I once thought that no job could be more diverse than being a newspaper editor. During my nearly half-century in journalism, I got calls about everything from misconduct in public office to the type size of the TV listings. A reader once contacted me about her deathly fear of snakes, and asked if I could warn her whenever we were planning to run a picture of one in the paper. I did.
But I was wrong about editors having the most diverse jobs. My time in journalism can’t compare to my tenure as secretary of the Diocese of the Virginia.
In one week, I received calls about:
- The nuances of Vestry bylaws.
- A proposed easement across one of our church properties.
- The possibility of purchasing an early 19th century Prayer Book once owned by a legendary rector in our Diocese.
- Details about a possible trip to South Africa.
- In my role as a vocational deacon, requests for a couple of pastoral visits.
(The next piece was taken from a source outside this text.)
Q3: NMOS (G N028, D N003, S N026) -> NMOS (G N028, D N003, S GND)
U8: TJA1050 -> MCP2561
Now, granted, some of these may seem at first glance to be less than monumental. But the joy of working for the Diocese of Virginia is that, beyond the daily inquiries, we are encouraged by Bishop Johnston to think big – to work on initiatives that can truly change the world, not just in Virginia, but all over the world.
You get the idea. Every day brings an array of new issues, challenges and opportunities. And I’m not alone in experiencing this variety.
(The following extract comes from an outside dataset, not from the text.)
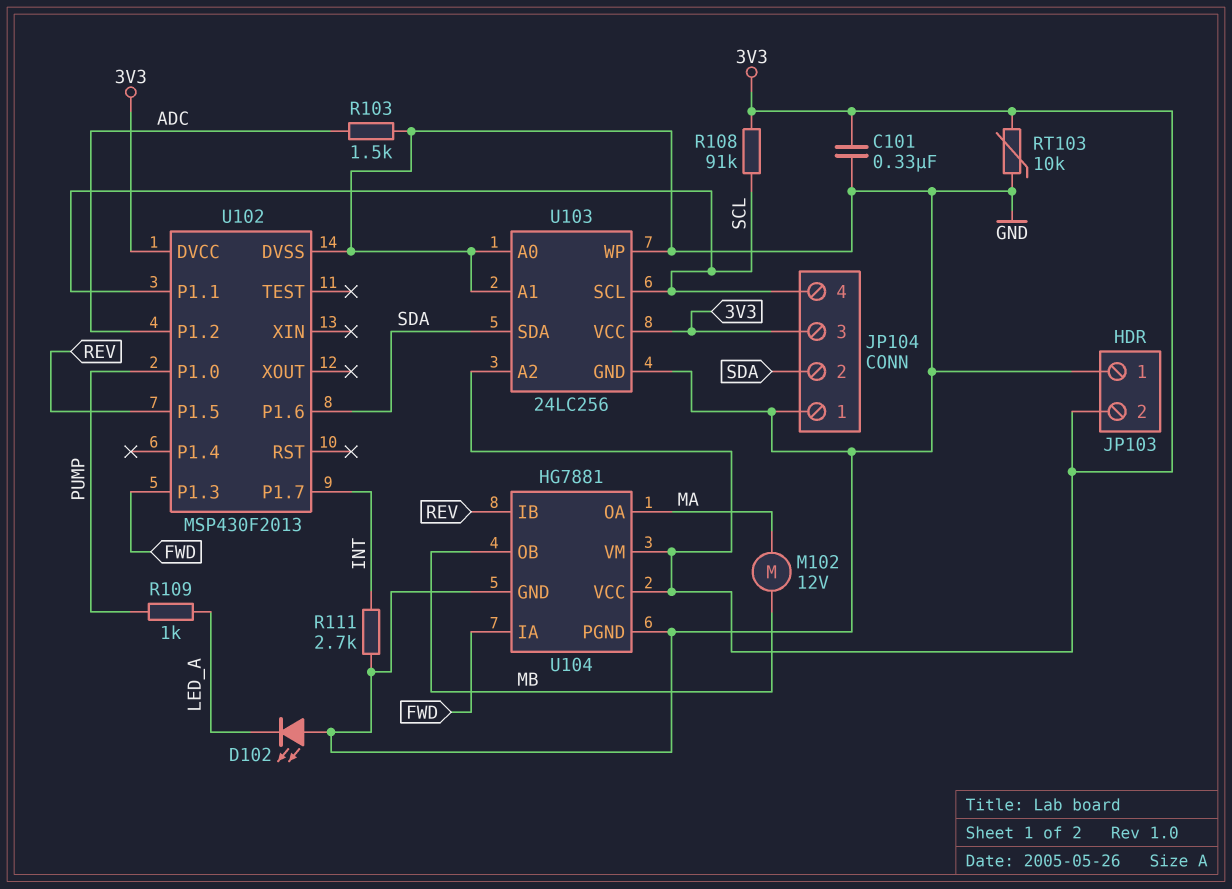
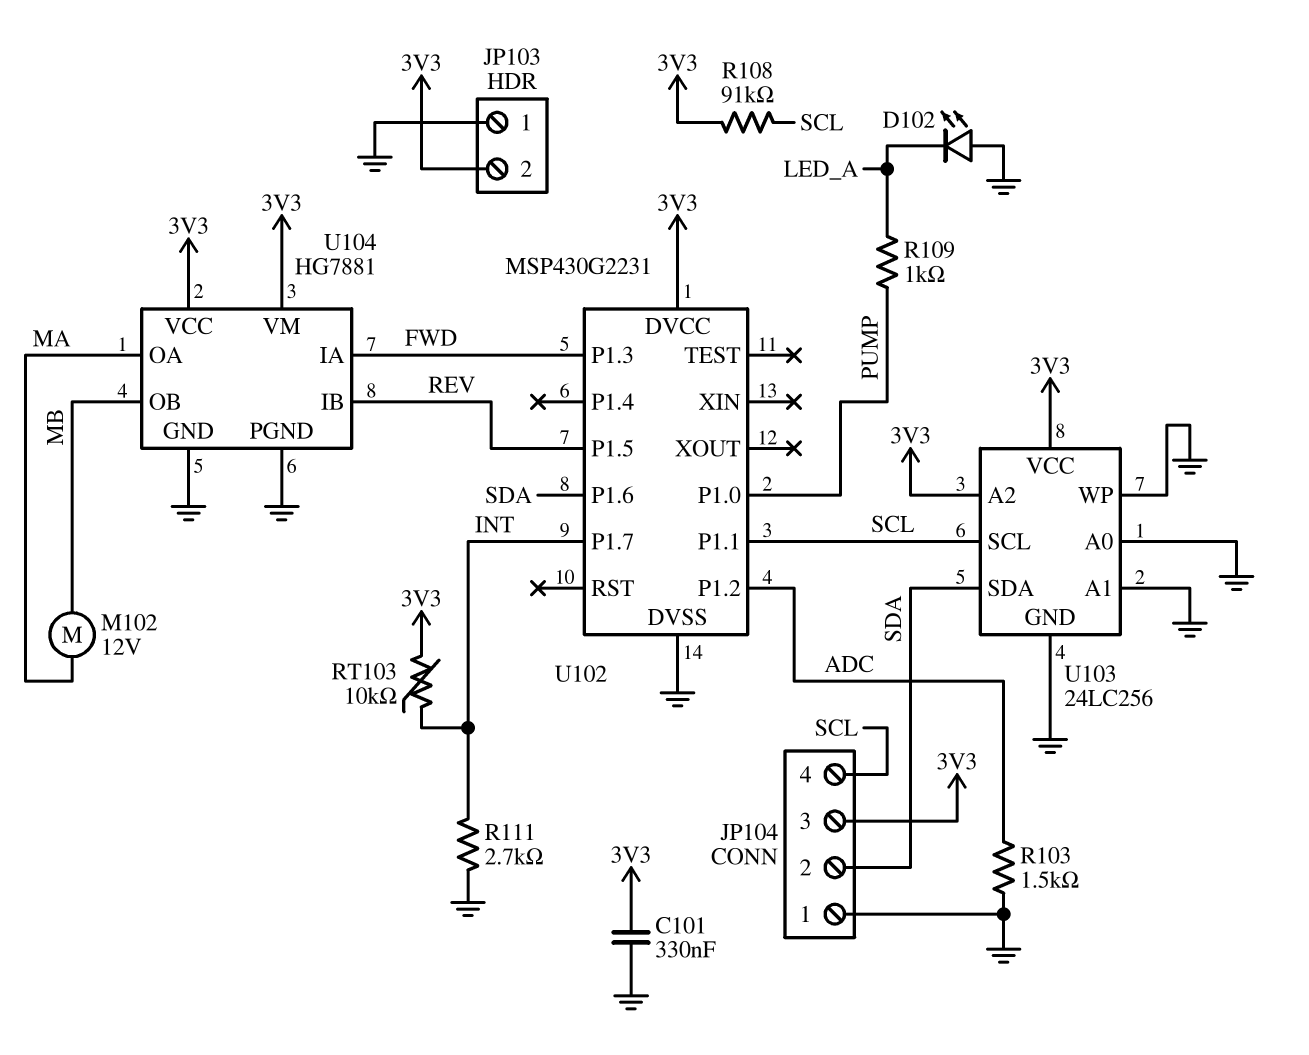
RT103: 10k (3V3, GND) -> 10k (3V3, INT)
U102: MSP430F2013 -> MSP430G2231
Our 26 dedicated staff members have designated areas of expertise. But in our call to support the largest Episcopal diocese in the United States, we often find ourselves pushed and pulled in all sorts of directions. That’s one of the reasons our jobs are so interesting. But it can lead to a bit of organizational vagueness – even by Anglican standards!
That’s why I’m excited about a new initiative among our staff members that will help us to compile an inventory of staff talents and passions. It holds the promise of making us more responsive to your needs — from how to attract young people to your church, to how to become reconcilers in the greater community.
The first step was to ask each staff member to list the tasks that are currently filling that person’s time: Which are items that are required by the canons? Which reflect ministry priorities? Which are more administrative and supportive in nature?
Next came the list of passions and skills. Which of these are currently being engaged? Which have yet to be engaged?
From these responses, we hope to build a team in which passions and skills are aligned with needs and priorities. Doing so will help us to tear down unnecessary “silos” that can be barriers to collaboration.
In the process, we might discover valuable new skills that will make us more efficient and productive, along with newly engaged passions that will stoke our energies. That’s what we will need if we are to become the future catalysts and connectors among parishes whose need for collaboration continues to grow. The challenges are too great to “go it alone.”
My thanks to the Rev. Mary Thorpe, our director of Transition Ministries, who was the leading force behind this initiative.
Anglican to the core, I’ve never been enthralled by overly rigid organizational charts. But I realize that we do need structure and clear expectations if we are to do our jobs well. That’s the nuanced set of relationships we’re hoping to create.
Now, if you’ll excuse me, I have to get back to the question of how long the lunch break should be at Annual Council.